According to a report titled "Hostile Hallways" issued by the American Association of University Women, 76% of students have experienced non-physical harassment and 58% have experienced the physical variety. This treatment can even push students to suicide in extreme cases. There has been at least one case in Canada. On the reverse side, in a study in Scandinavia, 60% of those classified as bullies went on to collect at least one criminal conviction.
(Pierced) Earmarks of a Bully
Are female bullies disadvantaged losers trying to boost their self-esteem? Quite the contrary, according to Rosalind Wiseman, author of Queen Bees and Wannabes: Helping Your Daughter Survive Cliques, Gossip, Boyfriends, and Other Realities of Adolescence and founder of The Empower Program, a 13-year-old organization to help boys and girls defend themselves. "Often it's girls with high self-esteem who are mean to others," Wiseman says.
"It's the cute, popular girls who do this," Kelsey agrees. "They do it because they can, not because they need to."

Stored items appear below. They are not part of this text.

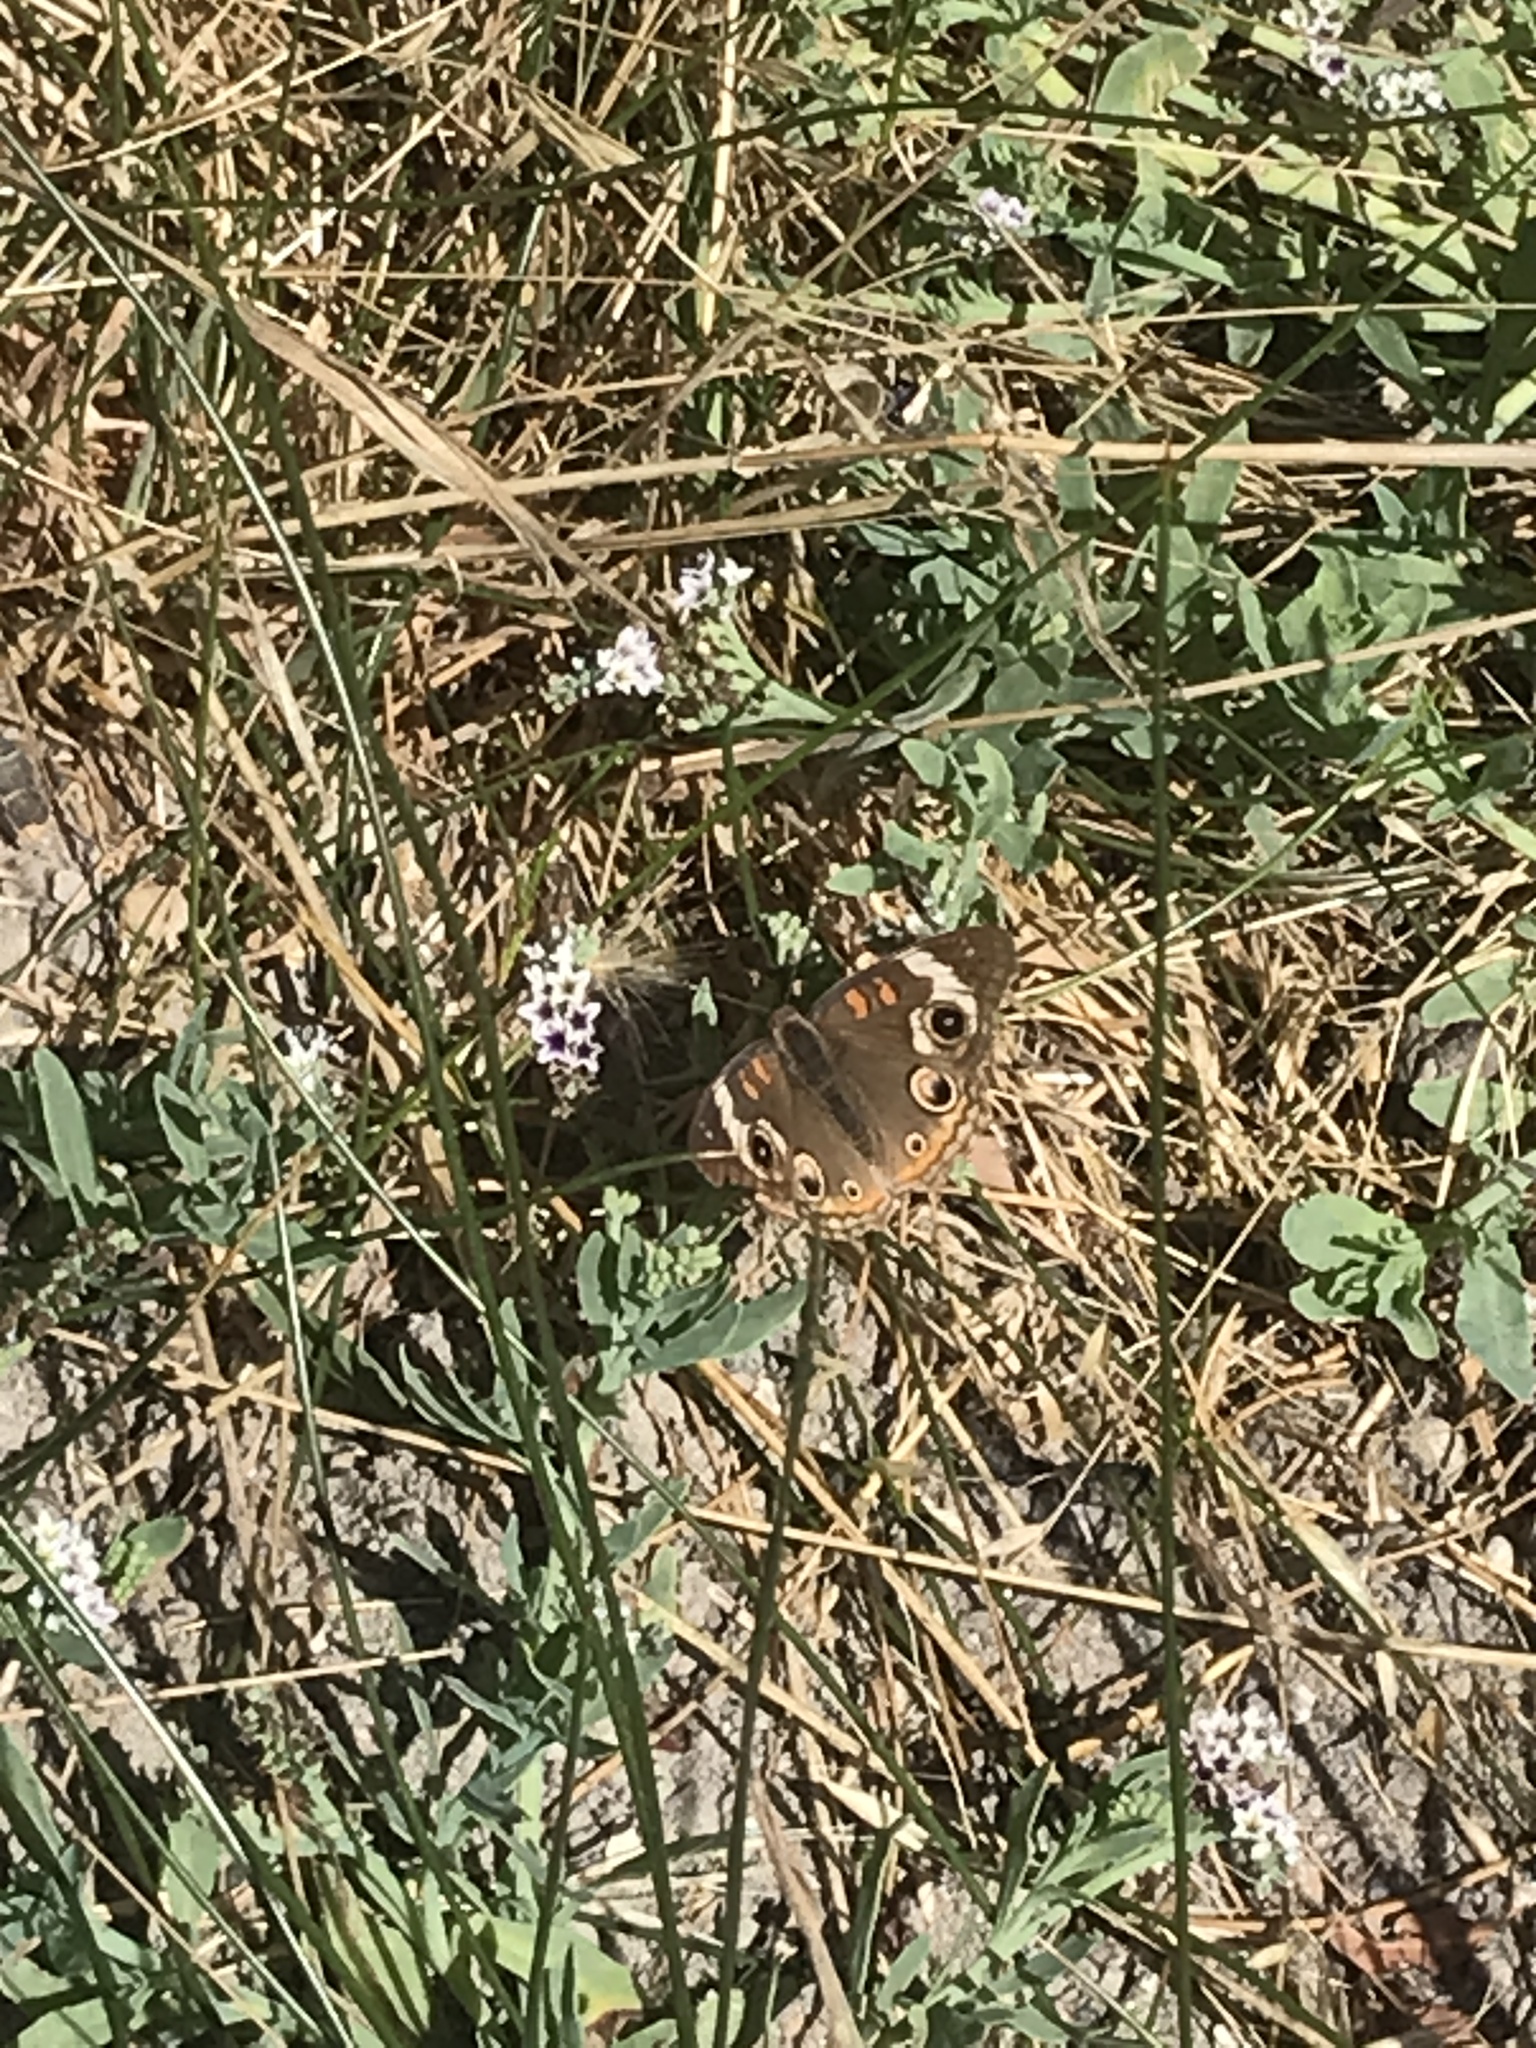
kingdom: Animalia
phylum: Arthropoda
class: Insecta
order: Lepidoptera
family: Nymphalidae
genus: Junonia
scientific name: Junonia grisea
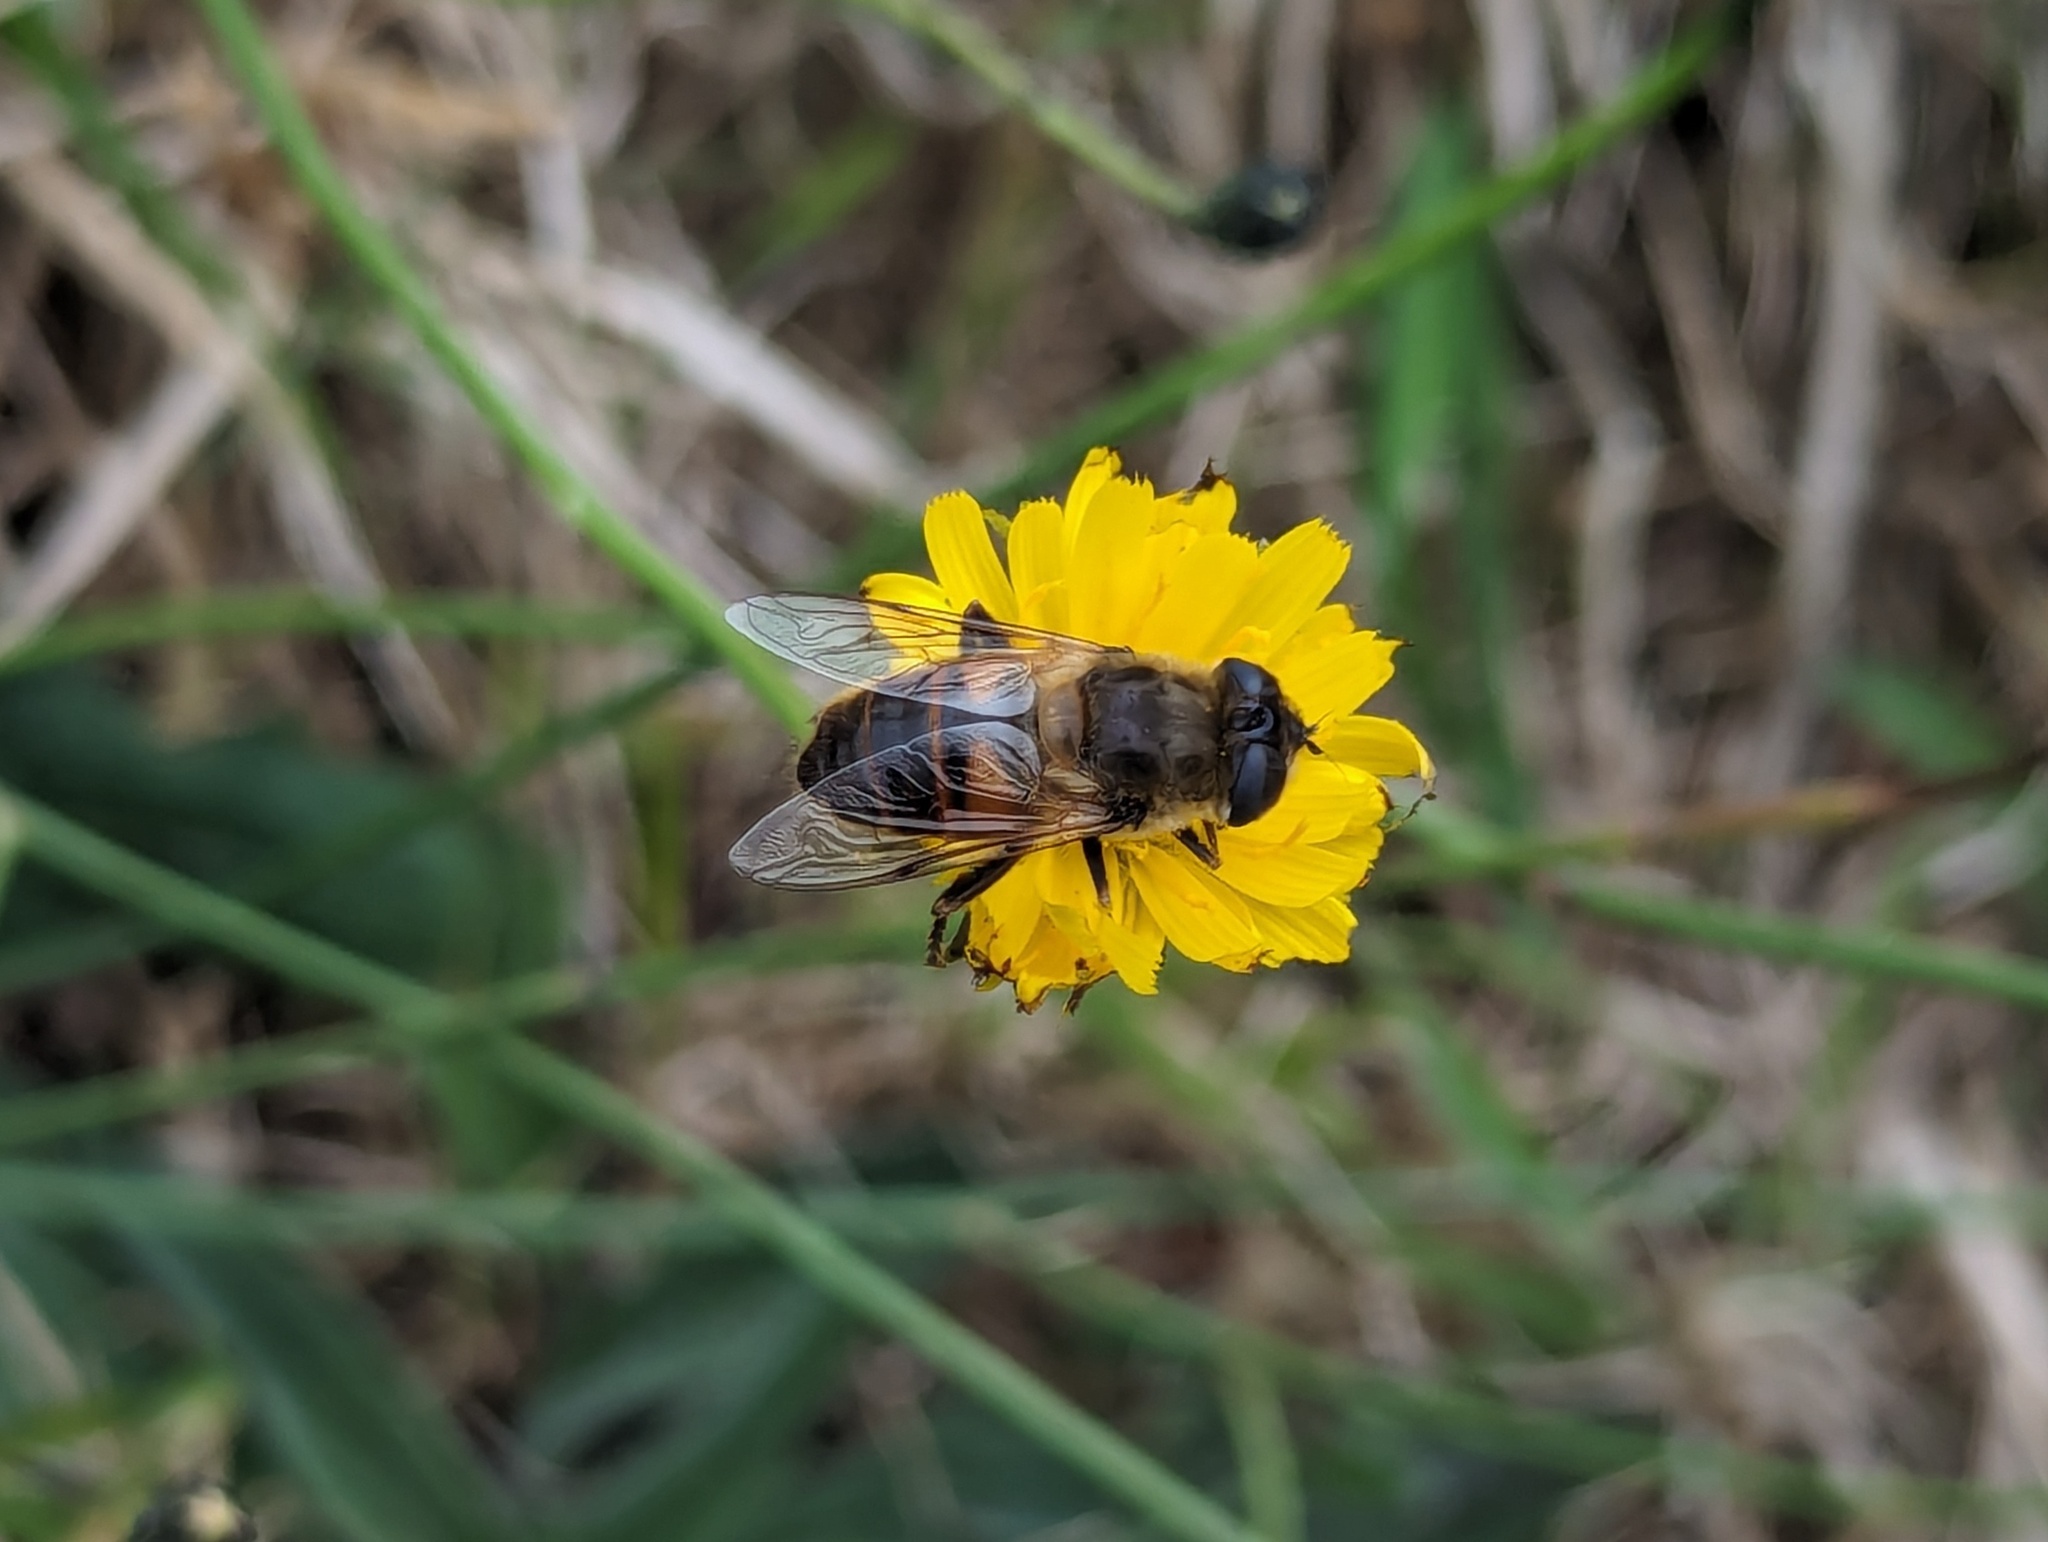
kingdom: Animalia
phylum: Arthropoda
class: Insecta
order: Diptera
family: Syrphidae
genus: Eristalis
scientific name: Eristalis tenax
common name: Drone fly
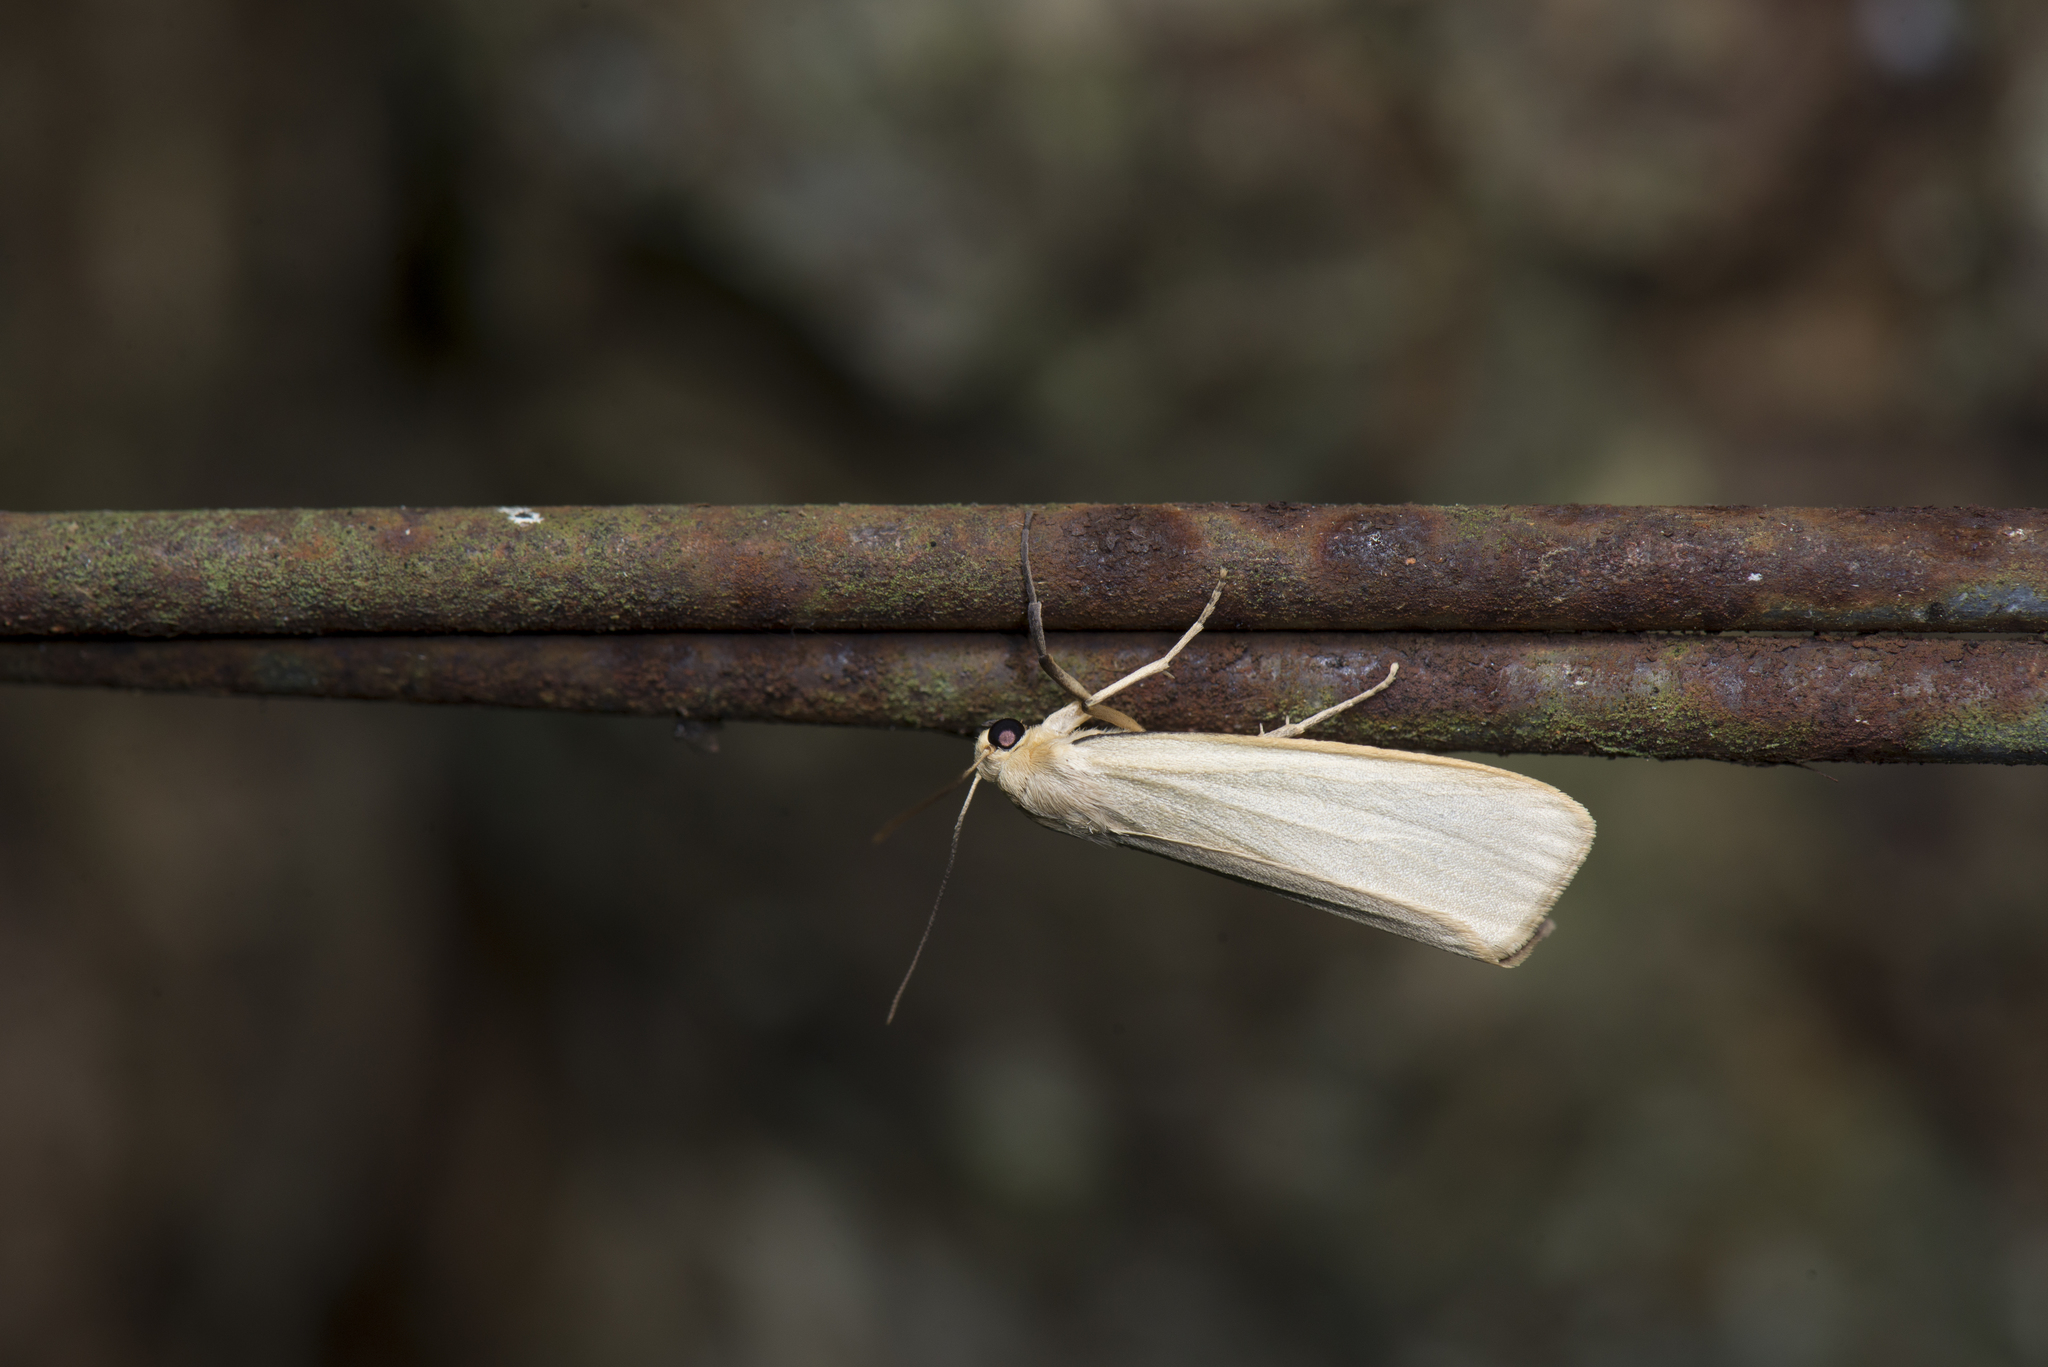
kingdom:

Chesler says it may be that the outcast girl is different in some way, maybe even because she was elected to class office or made cheerleader. "She won't have time to emotionally groom the others, so she's out." Not being able to afford the "in" designers or shoes can tarnish a girl. "There are so many rules in school, unwritten rules, anyone is bound to break some. It's easy to make a mistake," Wiseman says.